In today’s briefing:
- Sea Ltd: More Downside Risk at Earnings
- EC World REIT – One-Off Event Impacted DPU
- LHN Limited – 1H22 Results In-Line as Coliwoo Picks up the Pace
Sea Ltd: More Downside Risk at Earnings
- Sea Ltd (SE US) reports 1Q22 results tomorrow and we expect results to follow the overall sector’s trend of weak revenue growth but lower losses.
- Consensus 1Q22 revenue expectation was lowered in the last three months but there’s still a bit more downside due to Free Fire’s struggles.
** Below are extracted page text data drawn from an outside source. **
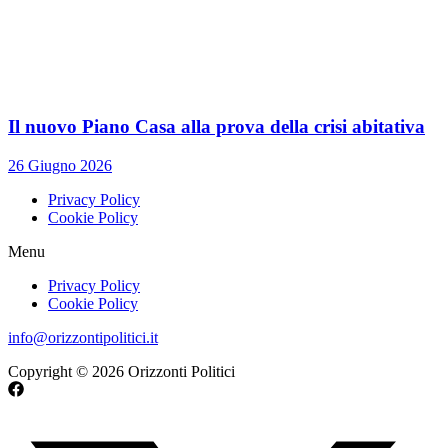
Il nuovo Piano Casa alla prova della crisi abitativa
26 Giugno 2026
Privacy Policy
Cookie Policy
Menu
Privacy Policy
Cookie Policy
info@orizzontipolitici.it
Copyright © 2026 Orizzonti Politici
- The biggest risk is the remaining three quarters of 2022 and the next year as consensus revenue seems too bullish with estimates of 42% revenue CAGR through 2021-23.
EC World REIT – One-Off Event Impacted DPU
- 1Q22 DPU below expectation: 1Q22 revenue and NPI rose by 4.4% and 7.4% YoY (0.7% and 3.2% QoQ) to S$32.2m and S$29.7m, respectively, largely due to RMB appreciation and step-up rents.
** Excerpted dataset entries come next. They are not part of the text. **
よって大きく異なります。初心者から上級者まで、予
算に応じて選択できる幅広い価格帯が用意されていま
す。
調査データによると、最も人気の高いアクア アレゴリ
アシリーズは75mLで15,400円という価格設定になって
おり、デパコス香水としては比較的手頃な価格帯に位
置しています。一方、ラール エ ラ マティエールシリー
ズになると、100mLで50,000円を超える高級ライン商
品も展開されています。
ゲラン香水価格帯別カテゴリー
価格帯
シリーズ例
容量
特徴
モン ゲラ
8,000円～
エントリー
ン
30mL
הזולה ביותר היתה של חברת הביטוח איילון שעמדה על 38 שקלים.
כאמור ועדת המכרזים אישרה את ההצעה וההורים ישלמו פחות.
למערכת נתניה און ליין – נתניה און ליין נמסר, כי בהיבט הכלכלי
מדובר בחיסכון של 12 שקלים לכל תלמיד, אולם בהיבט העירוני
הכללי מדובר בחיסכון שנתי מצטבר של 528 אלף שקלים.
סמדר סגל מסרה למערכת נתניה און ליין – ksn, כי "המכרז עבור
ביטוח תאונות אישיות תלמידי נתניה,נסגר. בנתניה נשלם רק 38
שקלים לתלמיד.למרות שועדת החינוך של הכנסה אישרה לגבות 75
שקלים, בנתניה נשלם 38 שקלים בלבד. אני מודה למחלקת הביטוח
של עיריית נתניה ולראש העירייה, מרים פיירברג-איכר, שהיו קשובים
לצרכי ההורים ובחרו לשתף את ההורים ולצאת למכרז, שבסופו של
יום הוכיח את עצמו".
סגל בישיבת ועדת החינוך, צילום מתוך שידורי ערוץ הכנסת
- +ve revenue growth across three segments: On a QoQ basis, revenues from all three segments – Port Logistics, Specialized Logistics and E-Commerce Logistics have reported +ve growth, largely due to step-up rents and strengthening RMB.
- Refinancing completion as a near-term catalyst: Mgmt. believes that it is very close to complete the refinancing exercise of its offshore facilities (~S$423m or 66% of total loans in FY22E), which will expire by end of May22.
LHN Limited – 1H22 Results In-Line as Coliwoo Picks up the Pace
- 1H22 results mixed as revenue slips, but adj. PATMI performs on JV contributions
- Recent logistics business listing paves the way for increased focus on co-living
- Maintain BUY with a lower TP of S$0.38/shr. In line with the recent market volatility, our revenue weighted peer-based TP falls to S$0.38/share.